U.S. livestock futures fell Wednesday in the face of widespread gains in commodities as traders worried that poor weather conditions across much of the U.S. continues to curb demand.
Live hogs for June settled down 2.22 cents, or 2.4%, at 91.65 cents per pound on the Chicago Mercantile Exchange. The July contract fell 1.47 cents, or 1.6%, to 91.55 cents per pound, while August futures dropped 0.85 cent, or 0.9%, to 93.05 cents per pound.
While cold, damp weather is supportive of grains markets, particularly corn, as farmers' planting schedules are delayed, the same conditions are negative for livestock markets, said Mike Zuzolo, president of Global Commodity Analytics and Consulting.
"The psychology of the meat trade for the past three weeks has been that, without the start of summer, we can't have the start of summer grilling season," he said.
Still, analysts said the losses in hogs were puzzling, given strength in other commodities. Corn futures jumped 4% on the day due to supply worries, while crude oil climbed 3.3% to settle above $100 a barrel. Typically, that would lift hogs as well, particularly since high grain prices hurt producers' margins and can prompt cutbacks in production.
Another factor possibly pressuring prices is expectations ahead of the U.S. Department of Agriculture's cold storage report, Allendale research director Rich Nelson said.
The average estimate of three analysts surveyed by Dow Jones Newswires pegs frozen pork supplies as of April 30 at 586.2 million pounds, up 1.6% from a month ago. Analysts' estimates ranged from 580 million to 594.4 million pounds.
If the average estimate is correct, cold storage supplies will stand 21% above year-ago levels and about 4% above the five-year average. Analysts expect the U.S. Department of Agriculture report will show gains in pork-belly and ham stocks. The government releases the report Friday afternoon.
Fueling the rise in frozen supplies is a slowdown in consumer demand as retail prices rise. The delayed start to the outdoor grilling season, which likely slowed domestic sales forcing more pork into the nation's freezers, is another factor.
The fact that hogs fell Wednesday despite the corn rally is "a very, very big deal" that could keep pressure on prices, Nelson said.

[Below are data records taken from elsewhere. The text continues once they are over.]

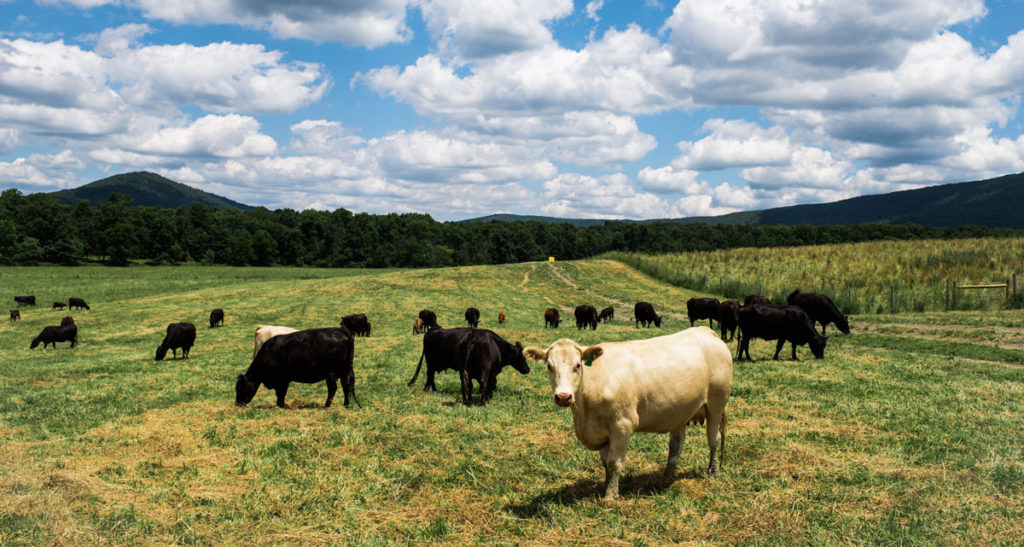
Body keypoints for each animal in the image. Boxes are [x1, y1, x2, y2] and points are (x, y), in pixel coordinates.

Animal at [524, 325, 733, 501]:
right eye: (549, 366)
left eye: (578, 365)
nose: (563, 397)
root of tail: (706, 331)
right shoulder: (601, 432)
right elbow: (605, 464)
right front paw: (606, 487)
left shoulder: (622, 425)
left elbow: (614, 463)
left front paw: (610, 496)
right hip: (680, 411)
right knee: (676, 446)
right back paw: (666, 479)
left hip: (716, 403)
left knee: (713, 440)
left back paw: (713, 472)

Cash bids for hogs are reported mostly steady. Some processors were buying to complete this week's slaughter schedules and others were adding to their inventories for next week amid seasonal declines in supplies and a pullback in average weights. The lighter weights indicate that producers are more current, or up to date, on their marketings.
The terminal markets are trading mostly steady with top prices from $63 to $64 per hundred pounds on a live basis.
The latest Dow Jones Newswires pork packer margin index was plus $4.62 per head, compared with plus $5.62 the previous day.
The USDA's pork carcass composite value, a measure of wholesale prices, for Tuesday was $97.02 per hundred pounds, down $1.29 from an all-time high Monday of $98.31 per hundred pounds.